Le soleil descendait paresseusement vers le couchant. Les ombres des arbres s'allongeaient de plus en plus. La chaleur diminuait peu à peu. Une brise fraîche se leva, faisant bruisser les feuilles des arbres. Les oiseaux tournoyaient en vol, tantôt battant des ailes, tantôt s'immobilisant, tantôt planant dans les airs.
Les marguerites aux yeux jaunes qui poussaient sur la pelouse se balançaient et levaient leurs têtes plus haut, comme si elles essayaient de mieux entendre ce que chantaient les oiseaux dans le ciel. Une chaude pluie d'été était passée, et les gouttelettes pas encore séchées scintillaient sur l'herbe comme des perles argentées. Une poule tachetée avait emmené ses poussins en promenade. Dans un coin éloigné de la pelouse, elle grattait la terre humide pour leur déterrer des vers.
Les poussins se pressaient autour de leur mère en attendant leur butin, et piaillaient de plaisir de leurs petites voix aiguës :
Piu-piu-piu, piu-piu-piu.
Deux poussins aperçurent en même temps un ver qui rampait et l'un d'eux s'écria :
C'est mon ver! Je l'ai vu en premier!
Non. C'est moi qui l'ai trouvé!
Répondit le second.
Mon ver!
Non, le mien!
Pendant qu'ils se disputaient, le ver s'était enfui en lieu sûr.
Les poussins se précipitèrent pour le rattraper, mais il avait disparu sans laisser de trace.
Pendant ce temps, un poussin désobéissant et imprudent s'était éloigné de sa maman poule et, resté seul, s'était perdu dans l'herbe haute et dense, et se mit à piailler plaintivement.
Ce piaillement fut entendu par le chat du voisinage, qui se chauffait au soleil sous un buisson. Il se retourna, se coucha sur le ventre et commença à se faufiler le long des buissons vers le poussin jaune, semblable à un pissenlit en fleur. À ce moment-là, il n'y avait personne à proximité, et rien n'empêchait le chat de réaliser ses mauvaises intentions. Le voilà figé, remuant seulement légèrement le bout de sa longue queue. De toute évidence, il se préparait au bond décisif.

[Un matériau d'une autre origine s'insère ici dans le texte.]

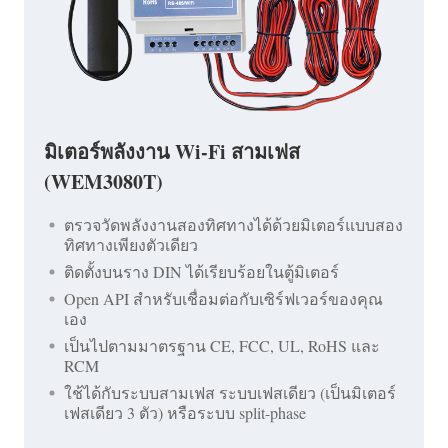
มิเตอร์พลังงาน Wi-Fi สามเฟส
(WEM3080T)
ตรวจวัดพลังงานสองทิศทางได้ด้วยมิเตอร์แบบสอง
ทิศทางเพียงตัวเดียว
ติดตั้งบนราง DIN ได้เรียบร้อยในตู้มิเตอร์
Open API สำหรับเชื่อมต่อกับเซิร์ฟเวอร์ของคุณ
เอง
เป็นไปตามมาตรฐาน CE, FCC, UL, RoHS และ
RCM
ใช้ได้กับระบบสามเฟส ระบบเฟสเดียว (เป็นมิเตอร์
เฟสเดียว 3 ตัว) หรือระบบ split-phase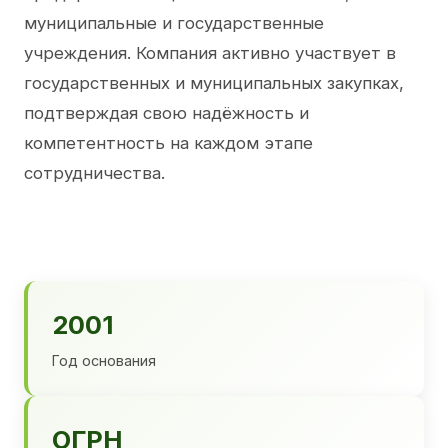
муниципальные и государственные
учреждения. Компания активно участвует в
государственных и муниципальных закупках,
подтверждая свою надёжность и
компетентность на каждом этапе
сотрудничества.
2001
Год основания
ОГРН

Mais il s'avère que le chat n'était pas tout à fait seul sur la pelouse à ce moment-là. Tout près, sur un vieil arbre branchu, était perchée une corneille. Elle était toujours au courant de tous les événements qui se passaient dans les environs. Elle savait tout sur tout le monde et avait même composé une chanson sur elle-même :
Je suis la corneille, je sais tout,
Je peux tout, je comprends tout.
Je vous raconterai aussi,
Comment faire les choses, je vous montrerai.
Et maintenant encore, elle voyait tout et semblait attendre la suite. Ou peut-être voulait-elle elle-même voler le poussin — cela arrive aussi. Qui sait ce que tramait la brigande noire... Mais soudain, elle poussa un croassement perçant, s'envola de sa branche et se jeta sur le chat roux.

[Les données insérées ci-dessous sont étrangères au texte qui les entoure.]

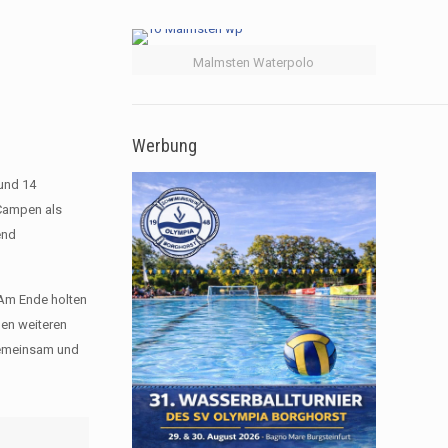
Malmsten Waterpolo
Werbung
und 14
 Campen als
end
 Am Ende holten
den weiteren
 gemeinsam und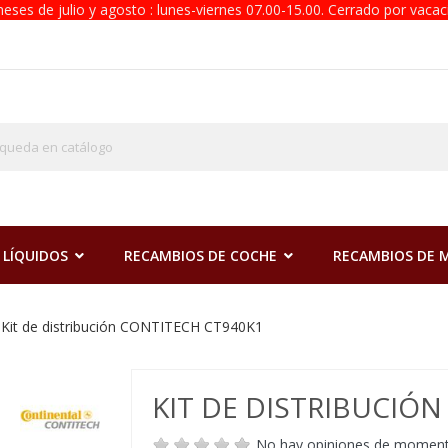
eses de julio y agosto : lunes-viernes 07.00-15.00. Cerrado por vacac
 LÍQUIDOS
RECAMBIOS DE COCHE
RECAMBIOS DE
Kit de distribución CONTITECH CT940K1
KIT DE DISTRIBUCIÓ
No hay opiniones de momen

Le chat, pris par surprise, bondit, le poil de son dos se hérissa, sa queue se dressa comme un tuyau, et il prit la fuite : il se faufila dans les fourrés d'arbustes denses.
Et qu'en est-il de la corneille? Maintenant, elle va sans doute revenir vers le poussin...
Mais non, battant de ses larges ailes, elle fit un cercle au-dessus de la pelouse et s'envola au loin.
Pendant ce temps, la poule tachetée s'était rendu compte que tous ses petits n'étaient pas près d'elle. Elle se mit à caqueter avec inquiétude, parcourut toute la pelouse, regarda sous chaque buisson, et en s'approchant des hautes herbes, elle vit que quelque chose bougeait là-dedans.
Le poussin, entendant l'appel de sa maman poule, écarta l'herbe avec ses pattes et jeta un coup d'œil craintif. Mais en voyant sa maman, il se précipita vers elle de toutes ses forces. Maman poule le gronda, mais cessa rapidement d'être fâchée et dénicha un gros ver bien dodu pour son petit poussin jaune.
Lisez des contes et vous saurez toujours comment vous comporter et sur qui compter dans les moments difficiles.